Saved entries
⁂

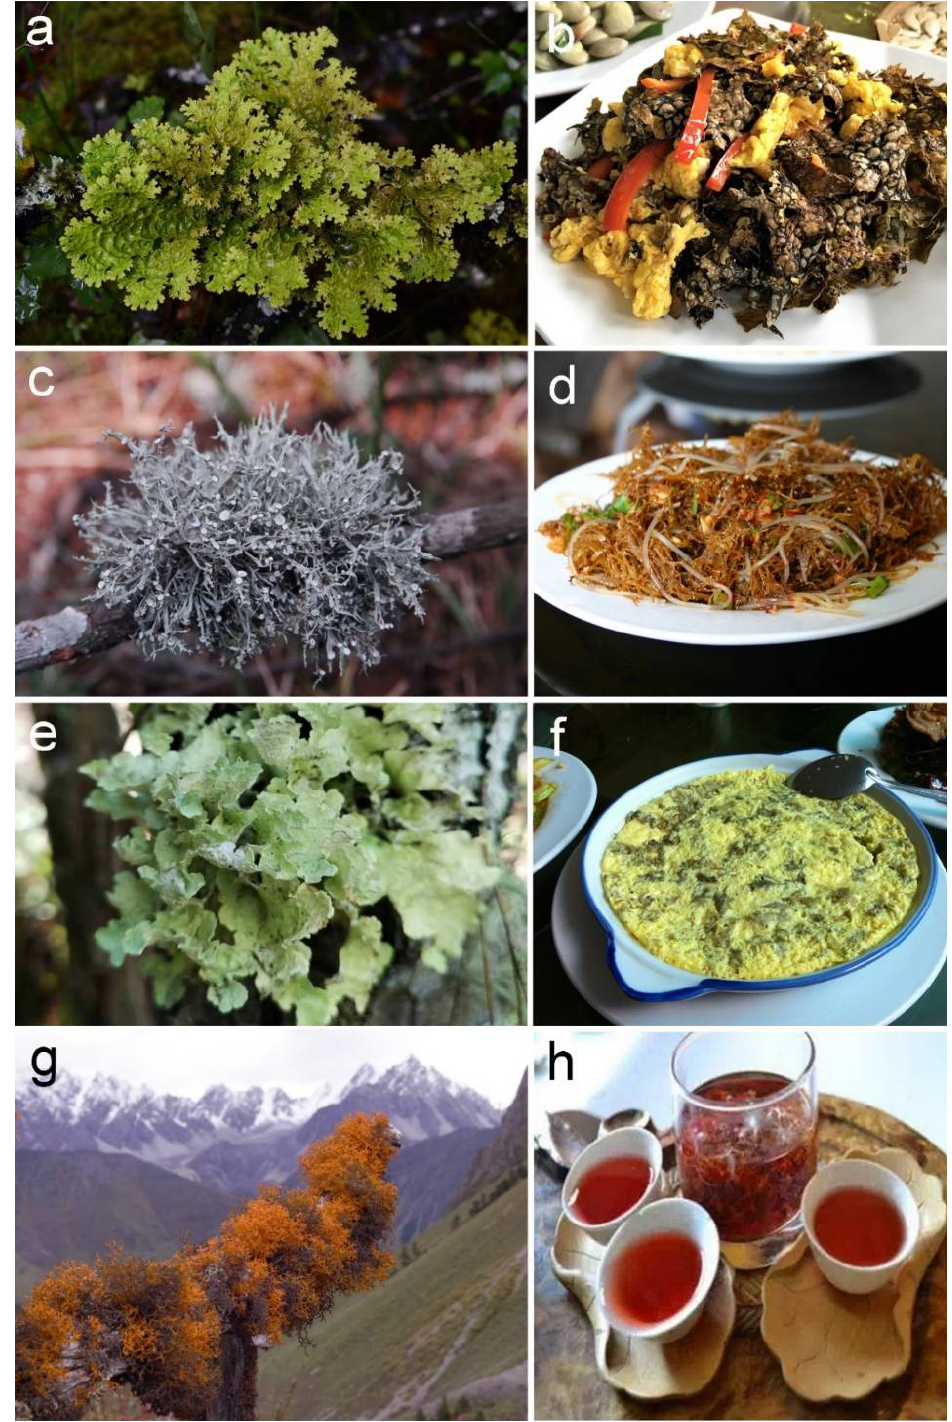
Figure 4. Selected edible lichens in the Himalayas and southwestern China. ( a ) Lobaria ; ( b ) Scrambled eggs with Lobaria ; ( c ) Ramalina fastigiata ; ( d ) “Liang Ban” Ramalina ; ( e ) Nephromopsis pallescens (Schaer.) Y.S. Park; ( f ) Egg custard with Nephromopsis pallescens ; ( g ) Lethariella ; ( h ) Lethariella tea. Photographed by Li-Song Wang.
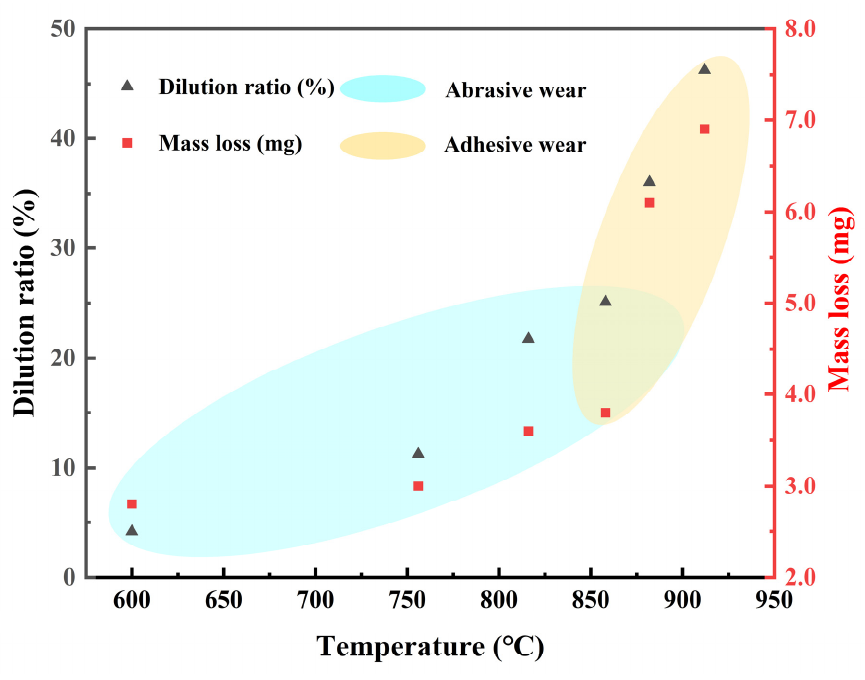
Figure 14. Summary diagram of the relationship between cladding temperature, dilution ratio and mass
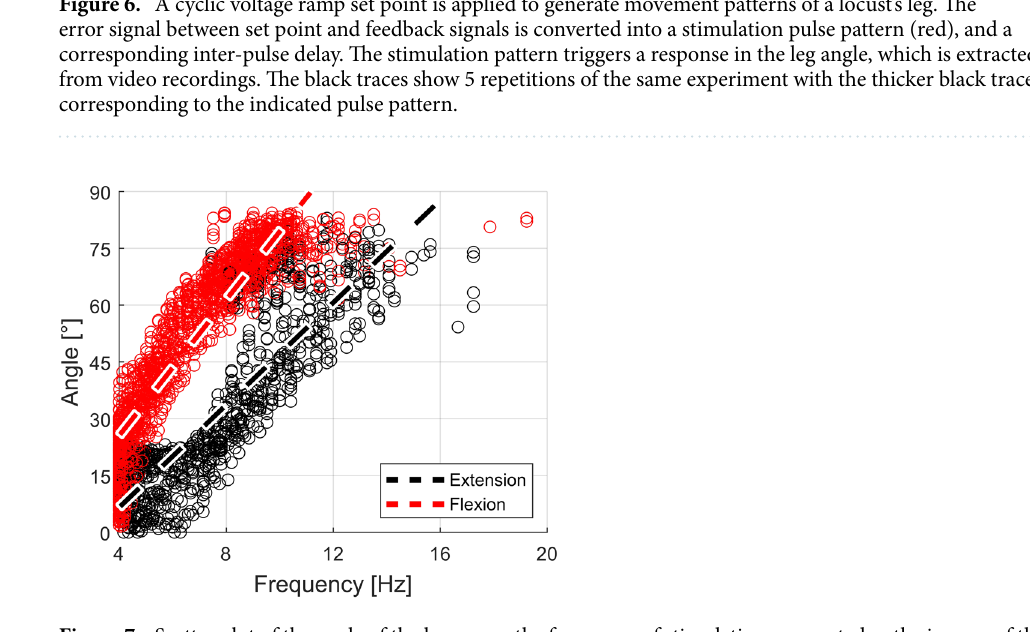
Figure 7. Scatter plot of the angle of the leg versus the frequency of stimulation, computed as the inverse of the inter-pulse delay, for the voltage ramp experiment. The upper cluster (red) represents the trajectory of flexion of the leg, whereas the lower cluster (black) represents the trajectory of extension of the leg. The linear fits are computed using the method of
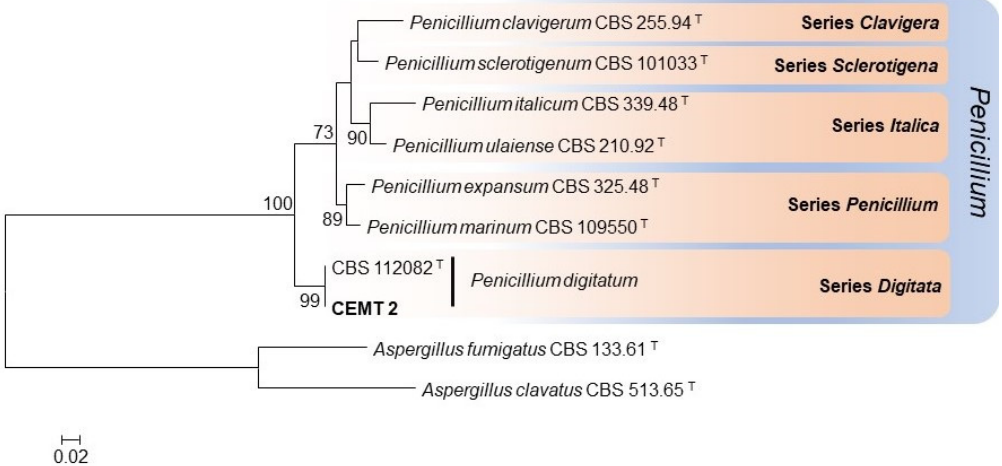
Figure 3. Maximum-likelihood phylogenetic tree constructed with β -tubulin sequences from 7 rep- resentative species of the series Clavigera, Sclerotigena, Italica, Penicillium , and Digitata . Bootstrap values ≥ 70% are indicated in the nodes. The fungal strain of the present study is indicated in bold. Branch lengths are proportional to phylogenetic distance. T: Ex-type species.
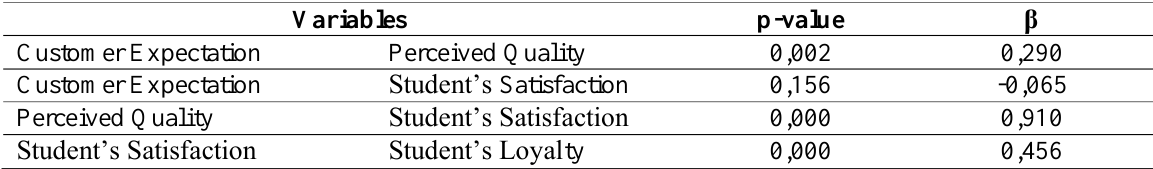
Statistic test of correlations of Customer Expectation, Perceived Quality,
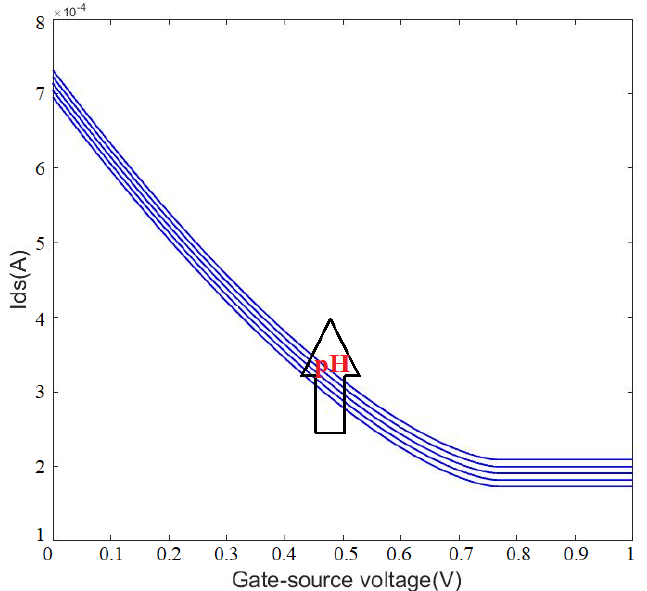
Figure 15. Mathematical modeling result of surface charge effects on the OG-JFET sensing area. The increment in pH results in more negative surface charge.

⁂

■ Task item:
Return every line of the entries above that the string "with" appears in.

■ Answer to the exercise:
Figure 4. Selected edible lichens in the Himalayas and southwestern China. ( a ) Lobaria ; ( b ) Scrambled eggs with Lobaria ; ( c ) Ramalina fastigiata ; ( d ) “Liang Ban” Ramalina ; ( e ) Nephromopsis pallescens (Schaer.) Y.S. Park; ( f ) Egg custard with Nephromopsis pallescens ; ( g ) Lethariella ; ( h ) Lethariella tea. Photographed by Li-Song Wang.
Figure 3. Maximum-likelihood phylogenetic tree constructed with β -tubulin sequences from 7 rep- resentative species of the series Clavigera, Sclerotigena, Italica, Penicillium , and Digitata . Bootstrap values ≥ 70% are indicated in the nodes. The fungal strain of the present study is indicated in bold. Branch lengths are proportional to phylogenetic distance. T: Ex-type species.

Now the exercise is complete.